Assigned task
Return copies of the lines below that mention "void".

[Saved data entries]
□ □ □ □ □
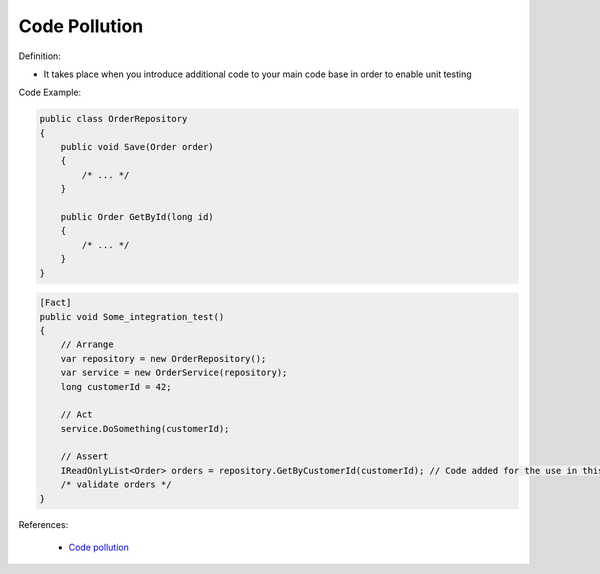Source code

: Code Pollution
^^^^^
Definition:

* It takes place when you introduce additional code to your main code base in order to enable unit testing


Code Example:

.. code-block:: csharp

  public class OrderRepository
  {
      public void Save(Order order)
      {
          /* ... */
      }

      public Order GetById(long id)
      {
          /* ... */
      }
  }

.. code-block:: csharp

  [Fact]
  public void Some_integration_test()
  {
      // Arrange
      var repository = new OrderRepository();
      var service = new OrderService(repository);
      long customerId = 42;

      // Act
      service.DoSomething(customerId);

      // Assert
      IReadOnlyList<Order> orders = repository.GetByCustomerId(customerId); // Code added for the use in this unit test
      /* validate orders */
  }

References:

 * `Code pollution <https://enterprisecraftsmanship.com/posts/code-pollution/>`_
□ □ □ □ □
The answer
      public void Save(Order order)
  public void Some_integration_test()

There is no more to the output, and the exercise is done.